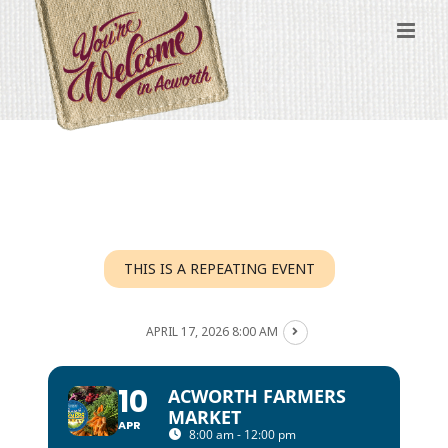
Skip
to
content
THIS IS A REPEATING EVENT
APRIL 17, 2026 8:00 AM
10
ACWORTH FARMERS
MARKET
APR
8:00 am - 12:00 pm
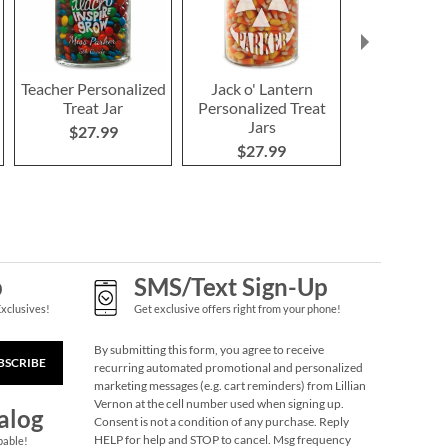
Teacher Personalized
Jack o' Lantern
Snowfla
Treat Jar
Personalized Treat
Personalize
Jars
Jar
$27.99
$27.99
$27.9
p
SMS/Text Sign-Up
Exclusives!
Get exclusive offers right from your phone!
By submitting this form, you agree to receive
BSCRIBE
recurring automated promotional and personalized
marketing messages (e.g. cart reminders) from Lillian
Vernon at the cell number used when signing up.
alog
Consent is not a condition of any purchase. Reply
HELP for help and STOP to cancel. Msg frequency
pable!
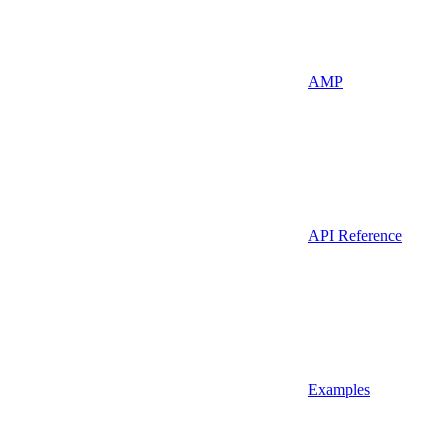
AMP
API Reference
Examples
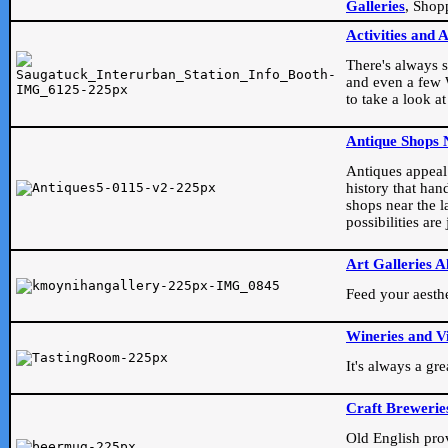
Galleries
, Shop
Activities and 
There's always s
and even a few W
to take a look at
Antique Shops 
Antiques appeal t
history that han
shops near the l
possibilities ar
Art Galleries A
Feed your aesthet
Wineries and V
It's always a gr
Craft Brewerie
Old English prove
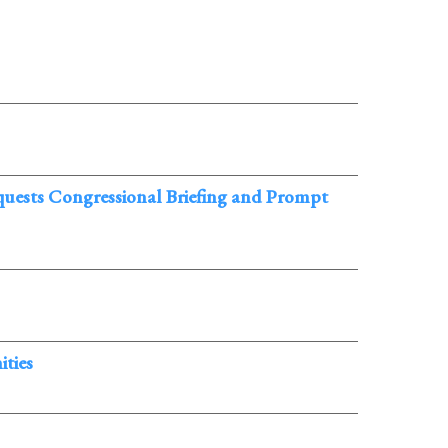
ests Congressional Briefing and Prompt
ties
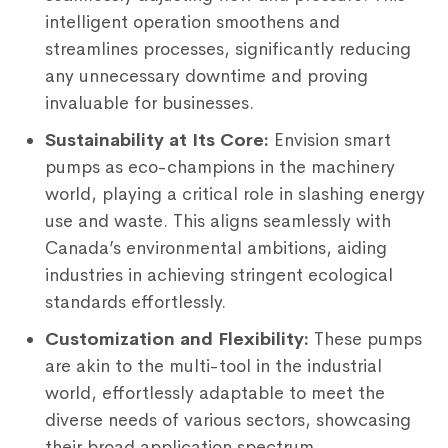
intelligent operation smoothens and
streamlines processes, significantly reducing
any unnecessary downtime and proving
invaluable for businesses.
Sustainability at Its Core:
Envision smart
pumps as eco-champions in the machinery
world, playing a critical role in slashing energy
use and waste. This aligns seamlessly with
Canada’s environmental ambitions, aiding
industries in achieving stringent ecological
standards effortlessly.
Customization and Flexibility:
These pumps
are akin to the multi-tool in the industrial
world, effortlessly adaptable to meet the
diverse needs of various sectors, showcasing
their broad application spectrum.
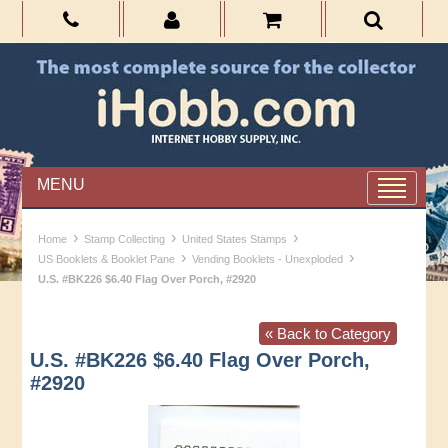
MENU
›
›
›
Home
Stamp Collecting
United States Stamps
›
›
US Booklets & Booklet Pane
Vending Booklets - Unexploded
U.S. #BK226 $6.40 Flag Over Porch, #2920
« Back to Category
U.S. #BK226 $6.40 Flag Over Porch,
#2920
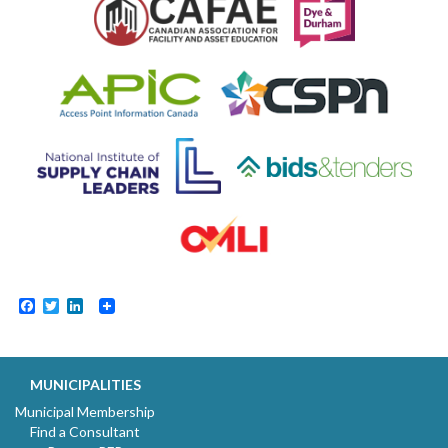
Facebook
Twitter
LinkedIn
MUNICIPALITIES
Municipal Membership
Find a Consultant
------------------------------------------------------------
▶ EXERCISE DIRECTIONS:
Render everything from the start of the material down to the line containing "8:00 am - 12:00 pm", both ends included, as a Markdown table with the columns Row and Line, one numbered row per line and blank lines skipped. Leave the pictures out of the answer.

▶ RESULT OF THE EXERCISE:
| Row | Line |
|---|---|
| 1 | Skip |
| 2 | to |
| 3 | content |
| 4 | THIS IS A REPEATING EVENT |
| 5 | APRIL 17, 2026 8:00 AM |
| 6 | 10 |
| 7 | ACWORTH FARMERS |
| 8 | MARKET |
| 9 | APR |
| 10 | 8:00 am - 12:00 pm |